Businesses that maintain large office facilities, manufacturing spaces, and corporate campuses could soon become their own 5G service providers, if engineers in the network virtualization space have their way. But who would manage the little telecommunications networks that pop up around the world, and how would such a management model ever become cost-effective?
In a press conference Wednesday, communications chipset provider Qualcomm offered the first reasonably convincing answers to those questions. Managed service providers, they said, could be among the first to build and operate wide-area wireless networks, on behalf of the businesses that will host them.
“Of course, you will need an integrator,” explained Patrik Lundqvist, Qualcomm’s senior director of product management, in response to a question from Data Center Knowledge. “An organization, if you think of it as a campus, will have to look for somebody who can integrate, and who you would acquire these nodes from,” he continued, referring to 5G Wireless network components containing chipsets from Qualcomm and other producers.
All the major telco equipment providers — Ericsson, Nokia, Huawei, and to a lesser degree Samsung — are interested in participating in the ecosystem that emerges in this space, remarked Das. Their principal customers are telecommunications companies and network operators, who are already the world experts at managing spectrum at all levels. They may be among the first to offer what Lundqvist called “network-as-a-service” (perhaps abbreviated NaaS).
That may seem counter-intuitive at first: Why would a business or enterprise spend good money to hire a telco like AT&T, Verizon, or T-Mobile to manage a wireless network on a small scale, when it’s already being served by one or more of these same institutions on a large scale?
The answer involves the use of unlicensed spectrum. If you use Wi-Fi, you already know what it is: radio frequencies that are not owned by any one firm, and that are set aside for public use. Most countries have their own public spectra, specifically to enable Wi-Fi. And 4G already has options to utilize unlicensed frequency bands — for instance, to give first responders a kind of digital walkie-talkie.
5G New Radio expands this concept for what its engineers call NR-U. It’s being finalized by the 3rd Generation Partnership Project, which develops standards for broadband mobile, for inclusion in 3GPP Release 16, which is due to be ratified next month. (Formal ratification was originally planned for last December, but had to be delayed on account of the pandemic.)
At first, NR-U was touted as a means to pair licensed spectrum with unlicensed, expanding the bandwidth of wireless connections. Expand it just enough (for instance, by as much as 1200 MHz, which is what is being proposed for the US in the 6 GHz band) and suddenly you have the possibility for gigabit-speed wireless networking. As Qualcomm staff manager for technical marketing Pratik Das noted, a gigabit-speed connection only needs 100 MHz of bandwidth.
“NR-U ... is the first global cellular standard that supports both license-assisted and standalone use of unlicensed spectrum,” said Das.
Both modes were created for 4G LTE. It’s the license-assisted mode that brought about the bandwidth boost model.

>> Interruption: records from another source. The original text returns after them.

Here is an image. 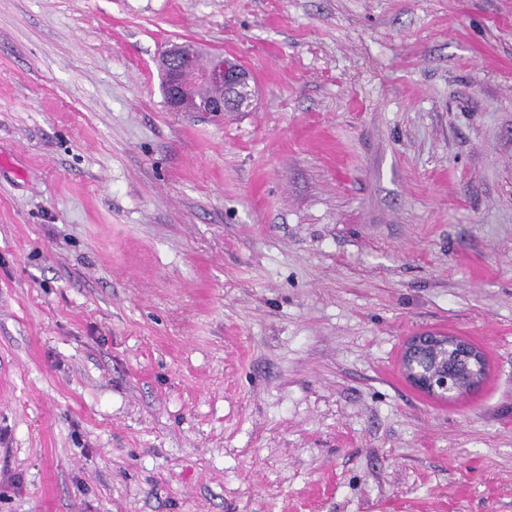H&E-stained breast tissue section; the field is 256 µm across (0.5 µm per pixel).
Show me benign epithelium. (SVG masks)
Instances as JSON below:
<instances>
[{"instance_id": "obj_1", "label": "benign epithelium", "mask_w": 512, "mask_h": 512, "mask_svg": "<svg viewBox=\"0 0 512 512\" xmlns=\"http://www.w3.org/2000/svg\"><path fill=\"white\" fill-rule=\"evenodd\" d=\"M161 70L168 78L167 106L173 112L182 111L183 100L202 89L220 90V94L208 98L211 112L247 104L236 97V92L250 87V74L222 56L215 55L208 67L198 68L191 48L175 44L162 56ZM402 370L418 389L436 398L455 400L481 387L487 366L483 352L462 338L421 335L407 343Z\"/></svg>"}]
</instances>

But it’s the standalone mode that engineers hope will give rise to private wireless data networks, and wireless connectivity between “edge” data centers and all types of devices in their vicinity.
One use case Qualcomm suggested: underground mines. They’re like factories, and they have all kinds of devices — some robotic — that require instantaneous connectivity. Presently, the mining industry is being served by communications providers that customize Wi-Fi systems to overcome the crazy acoustics that a mine environment cannot help but impose. A 5G private wireless network in such an environment would theoretically revolutionize the way work takes place there.

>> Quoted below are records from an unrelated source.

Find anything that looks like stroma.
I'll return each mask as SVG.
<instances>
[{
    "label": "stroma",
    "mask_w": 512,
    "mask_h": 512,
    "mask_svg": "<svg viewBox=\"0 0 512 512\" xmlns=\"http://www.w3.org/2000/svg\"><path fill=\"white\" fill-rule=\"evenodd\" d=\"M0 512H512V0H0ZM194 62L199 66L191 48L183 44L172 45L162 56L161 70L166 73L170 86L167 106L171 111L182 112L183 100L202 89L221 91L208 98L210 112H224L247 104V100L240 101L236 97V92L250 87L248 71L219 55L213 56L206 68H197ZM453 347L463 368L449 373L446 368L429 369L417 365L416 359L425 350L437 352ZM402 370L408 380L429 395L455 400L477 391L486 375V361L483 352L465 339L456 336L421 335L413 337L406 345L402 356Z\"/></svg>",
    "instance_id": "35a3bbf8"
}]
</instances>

It’s the private aspect of this network, not just its locality, that would make such a service desirable to enterprises and industries. It may be in telcos’ best interests to make 5G “NaaS” (as it may or may not end up being called) available as soon as possible, especially because an ecosystem of smaller wireless providers may emerge, without the mandate of purchasing spectrum licenses from the FCC.
“There is a fantastic development in virtualized core networks,” explained Qualcomm’s Lundqvist. “You could, in principle, have a local RAN [radio access network], and have the core network virtualized with some of these service providers. But if you really want to have everything in-house, you could also look at these self-contained core networks, and have a complete network managed remotely or locally.”
Lundqvist admitted Qualcomm doesn’t know yet how the business model may eventually pan out. In a way, that’s the point, as the remote management option is what opens up the possibilities here. Having the network operating center off-site, he reminded us, is an idea that originated with enterprise data centers anyway.
“It all depends on, how local do you want it?” said Lundqvist. “You can have everything local, but of course, there is more operational cost associated with that. Then you can start to use services that are provided from far away, starting with management, and then virtual core networks. You can even split up the RAN… It sounds complex, but all of this is actually making it easier and quicker to deploy, when somebody already has all these other assets in play.”